Les États-Unis passent de la parole aux actes. L’International Development Finance Corporation (DFC) a signé un accord de prêt de 553 millions de dollars avec le consortium chargé de développer le corridor de Lobito, concrétisant une promesse formulée sous la présidence de Joe Biden et désormais mise en œuvre par l’administration Trump. Le signal est clair : cette infrastructure est devenue un enjeu géostratégique majeur pour Washington en Afrique.
La signature, intervenue le 17 décembre 2025, a réuni les dirigeants de Trafigura et Mota Engil, concessionnaires du corridor, ainsi que les autorités angolaises et américaines. À ce financement s’ajoute un prêt de 200 millions de dollars de la banque sud-africaine DBSA, renforçant la crédibilité financière du projet.

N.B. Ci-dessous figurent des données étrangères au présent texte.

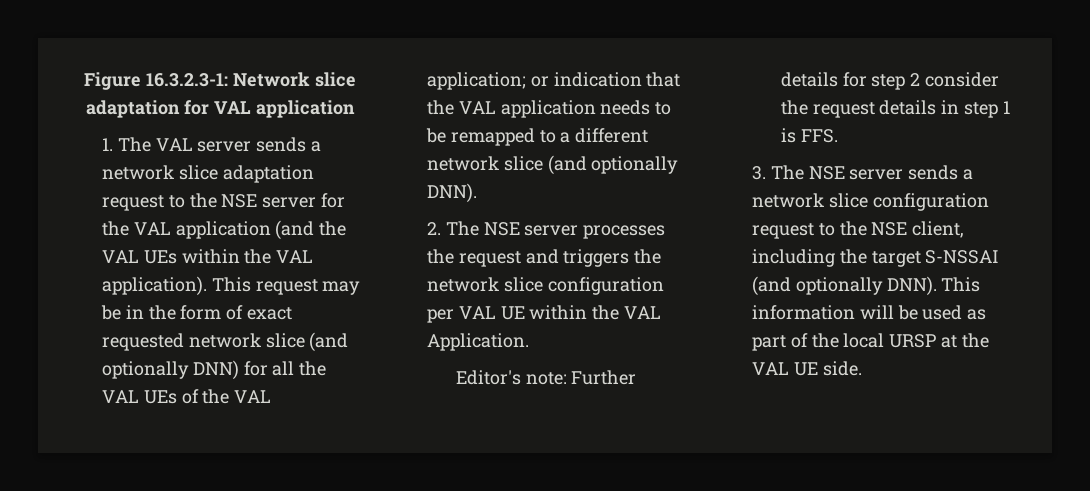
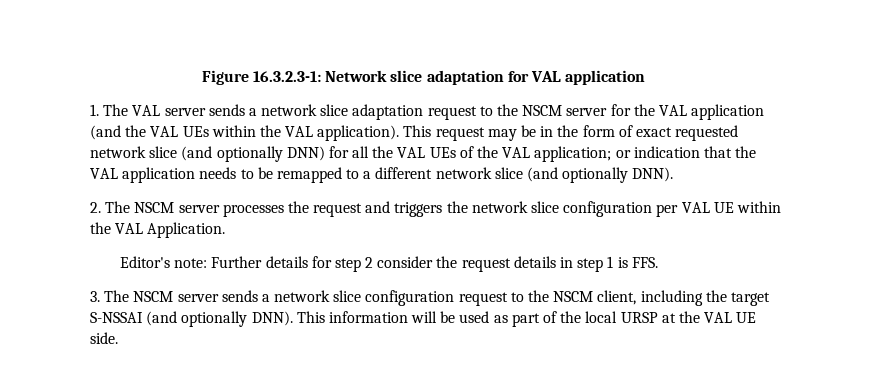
[221,194,258,208] NSE -> [522,105,563,116] NSCM
[483,222,520,236] NSE -> [134,202,175,213] NSCM
[808,166,845,180] NSE -> [133,291,174,302] NSCM
[871,222,908,236] NSE -> [553,291,594,302] NSCM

L’objectif est ambitieux. Le prêt doit permettre la réhabilitation du port minéralier de Lobito et d’environ 1.300 kilomètres de voie ferrée, afin d’acheminer plus efficacement les minerais de la République Démocratique du Congo.
À terme, renseignent les prévisions, la capacité annuelle passerait à 4,6 millions de tonnes, avec une réduction de 30 % des coûts logistiques. Le gain de temps est spectaculaire : deux jours par rail, contre quarante-cinq jours par la route pour le cuivre et le cobalt congolais.
Derrière l’infrastructure, se joue une rivalité sino-américaine autour des minéraux critiques. Pékin avance ses pions avec la réhabilitation de la ligne TAZARA, reliant la Zambie au port de Dar es Salaam.
Washington, lui, parie sur Lobito pour influencer les chaînes d’approvisionnement africaines, encore largement dominées par la Chine.
Pour les experts, l’initiative est porteuse, mais soulève une question centrale : les pays africains sauront-ils en tirer pleinement profit ? La RDC, qui concentre certaines des plus grandes réserves mondiales de cuivre et de cobalt, dispose d’un levier exceptionnel.
Encore faut-il aller au-delà du simple transit de minerais bruts. Sans politiques industrielles, diversification des opérateurs et montée en gamme locale, le corridor risque de reproduire un schéma ancien.
Lobito peut devenir un catalyseur de transformation économique régionale. À condition que l’Afrique cesse d’être spectatrice et s’impose comme acteur stratégique de la valeur qu’elle transporte.